O.J. Simpson was paroled Thursday in Nevada after serving nine years of a 33-year prison sentence.
Many legal experts were not surprised.
“I think it was predictable,” CBS News senior legal analyst Andrew Cohen said on CBS Sports Radio’s The DA Show. “I think most people who were following it closely sort of saw the handwriting on the wall. O.J. Simpson is 70 years old, he didn’t have a record of any trouble inside the prison in Nevada where he was, prosecutors didn’t object to an early release, the victims in the case weren’t objecting to an early release – in fact, one of them testified on Simpson’s behalf yesterday – and the underlying thinking, also, is he was given a very harsh sentence for the crime for which he was convicted.”
Simpson, 70, was sentenced to up to 33 years in prison for a botched robbery in 2007.
Cohen believes that Simpson’s age played a major factor in his parole.

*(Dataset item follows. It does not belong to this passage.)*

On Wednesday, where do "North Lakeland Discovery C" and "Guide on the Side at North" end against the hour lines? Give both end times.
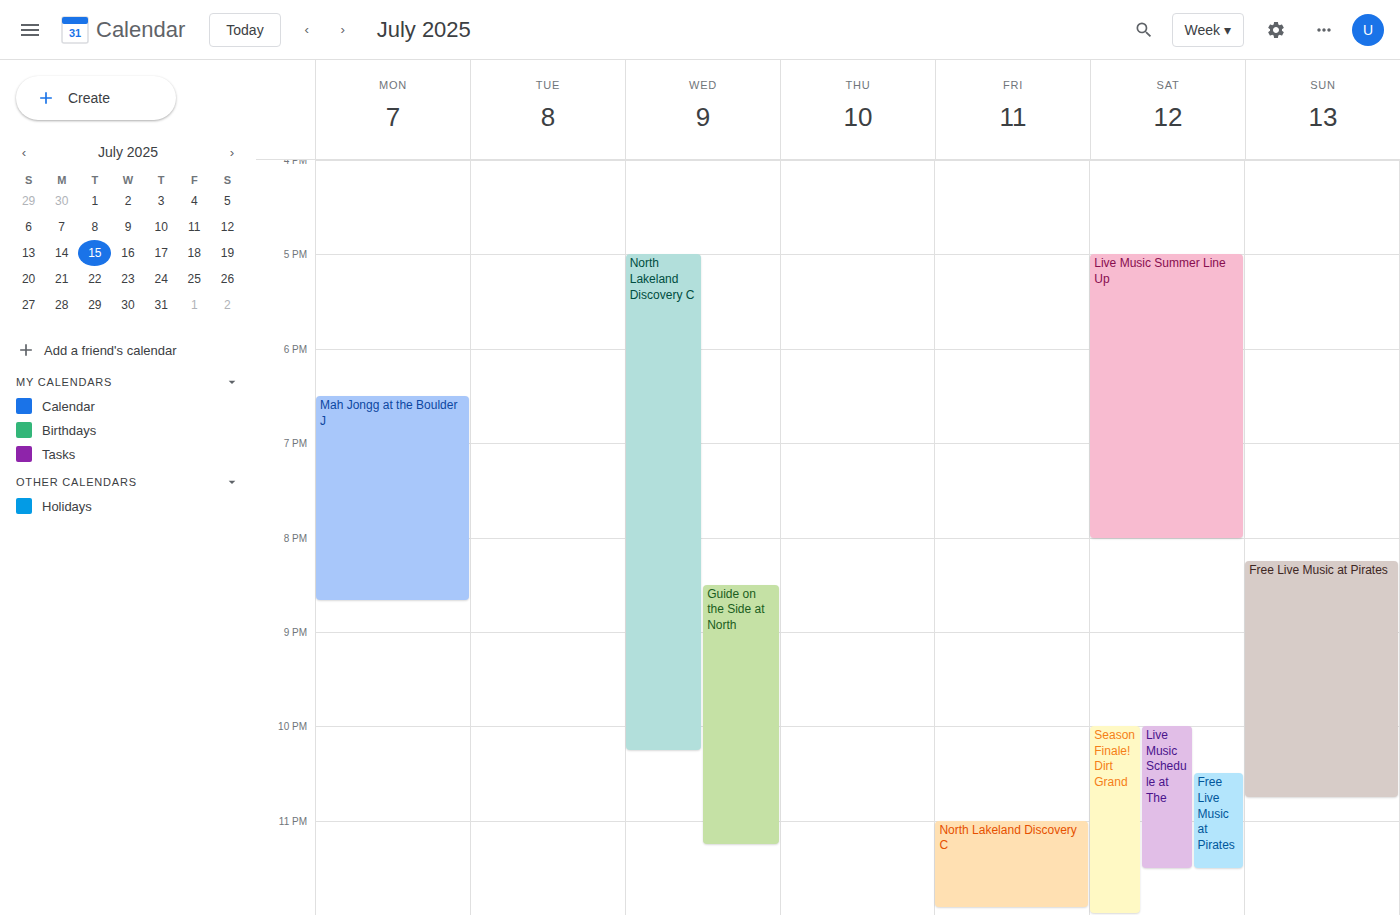
"North Lakeland Discovery C": 10:15 PM, neither: a quarter of the way from the 10 PM line to the 11 PM line. "Guide on the Side at North": 11:15 PM, neither: a quarter of the way from the 11 PM line to the 12 AM line.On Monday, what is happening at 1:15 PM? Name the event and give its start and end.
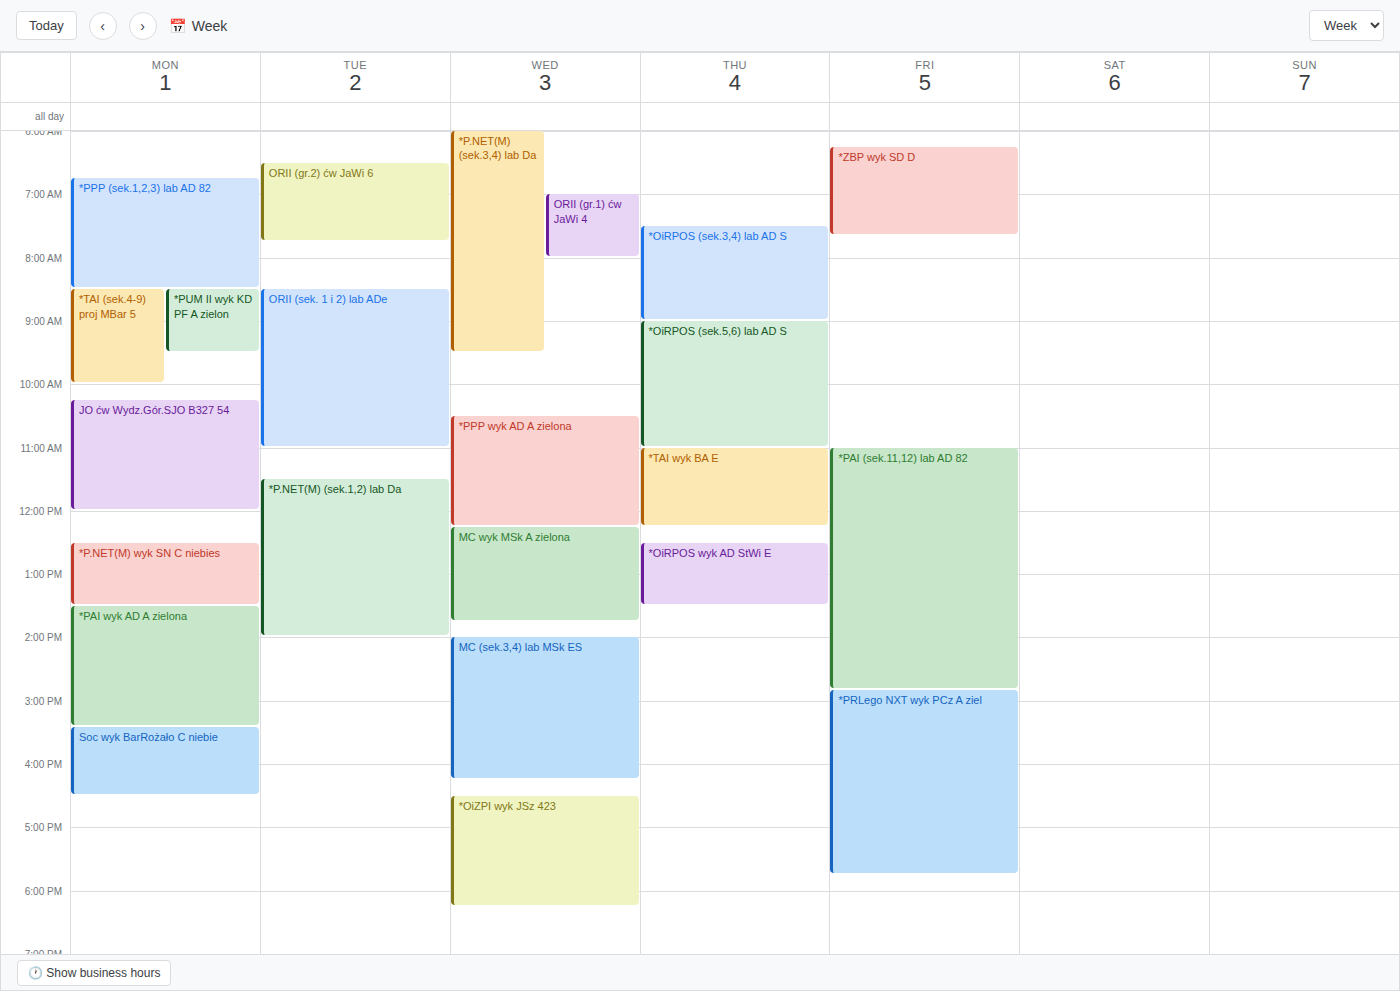
"*P.NET(M) wyk SN C niebies", 12:30 PM to 1:30 PM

“I think it was a big deal,” he said. “If you watched the hearing or heard the hearing on CBS Radio, you heard them talk about risk assessments and so forth. Obviously one of the big, big risks that parole boards always worry about is they’re going to give an early release, they’re going to allow somebody back on that street, and that somebody is going to commit a violent crime. That’s the nightmare scenario for every parole board. It’s why so few people get parole and why the conditions of parole are always so onerous. Seventy-year-olds just don’t commit violent crimes. That’s what study after study after study tells us. In fact, for men, once they reach the age of, say, 25 or 30, it goes down significantly. So, yes, I think O.J’s age played a big factor. I think it helped him.”